Text segment:

++++++++++++++++++++

I'm not saying this is right for everyone----just me. I have worried too many yrs about getting cancer that I couldn't worry after a lumpectomy about it re-curring. After the mx was done and the pathology report came back, I had 2 more spots of DCIS in the same breast that didn't show up on the mammogram! The 'healthy' breast was ok. I am scheduled for my nipple construction on March 31, which will be my anniversary of my surgery. Since that 'major' surgery, I've had one revision, which wasn't bad at all. Had it on Thurs and went back to work on Monday. After the nipple, I'll have my 2 tattoos and will be finished. All of this should have already been completed, but I've never been in a hurry and have taken my time with each step.
I remember the day I called the doc's office and he wouldn't give me my results over the phone. I knew then what was coming. When I got the news the next day, I cried and it continued for weeks. After surgery, while still in hospital, I was in no pain, but all of a sudden started crying uncontrollably. Hubby thought I was in pain, daughter didn't know what to think and neither did I. They thought I needed pain meds, but I told them I didn't know why I was crying.. The nurse came in and told everyone to leave me alone and let me cry...it was allowed and expected... After coming home, I cried a lot... The crying spells got less and less each week.

++++++++++++++++++++

Material supplied:
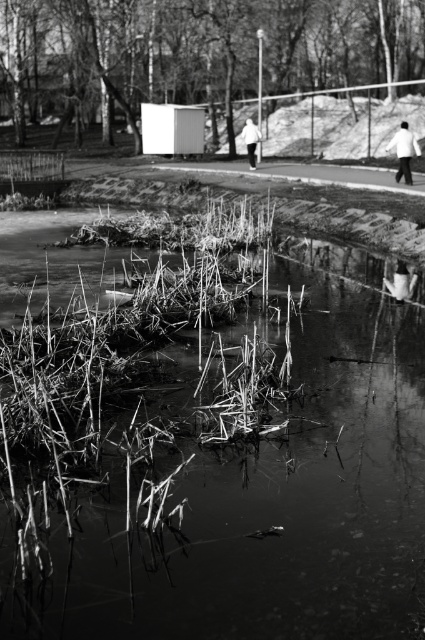
Question: Estimate the real-world distances between objects in this image. Which object is closer to the reeds at lower center?

Choices:
 (A) white matte jacket at center
 (B) white matte jacket at upper right

Answer: (B)

Question: Which object is positioned farthest from the white matte jacket at upper right?

Choices:
 (A) white fabric shoe at lower right
 (B) white matte jacket at center
 (C) reeds at lower center

Answer: (C)

Question: Does reeds at lower center appear on the right side of white matte jacket at center?

Choices:
 (A) no
 (B) yes

Answer: (A)

Question: Observing the image, what is the correct spatial positioning of white matte jacket at upper right in reference to white matte jacket at center?

Choices:
 (A) right
 (B) left

Answer: (A)

Question: Which of the following is the farthest from the observer?

Choices:
 (A) (246, 122)
 (B) (407, 138)
 (C) (413, 275)
 (D) (365, 612)

Answer: (A)

Question: Can you confirm if reeds at lower center is positioned below white fabric shoe at lower right?

Choices:
 (A) no
 (B) yes

Answer: (B)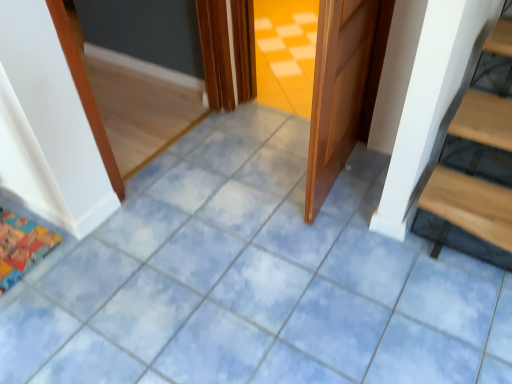
In order to click on vacant space in between brown wooden door at center and cartoon fabric mat at lower left in this screenshot , I will do `click(203, 209)`.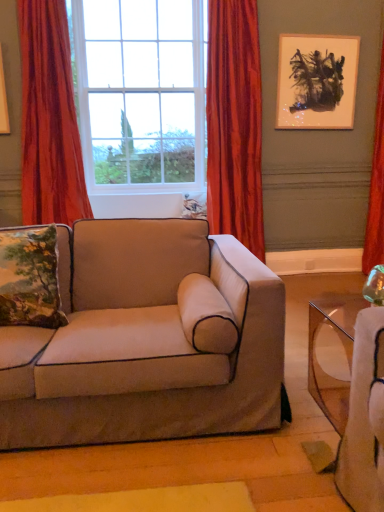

++++++++++++++++++++

Exercise tasks:
1) Retype the breast cancer account, starting with "I remember the" and going on through "less each week.".
2) According to the breast cancer account, why have the remaining reconstruction steps not already been completed?
The listing that comes after the breast cancer account is separate material.

Exercise results:
1)
I remember the day I called the doc's office and he wouldn't give me my results over the phone. I knew then what was coming. When I got the news the next day, I cried and it continued for weeks. After surgery, while still in hospital, I was in no pain, but all of a sudden started crying uncontrollably. Hubby thought I was in pain, daughter didn't know what to think and neither did I. They thought I needed pain meds, but I told them I didn't know why I was crying.. The nurse came in and told everyone to leave me alone and let me cry...it was allowed and expected... After coming home, I cried a lot... The crying spells got less and less each week.

2) The steps are not finished because the writer has never been in a hurry and has taken time with each step.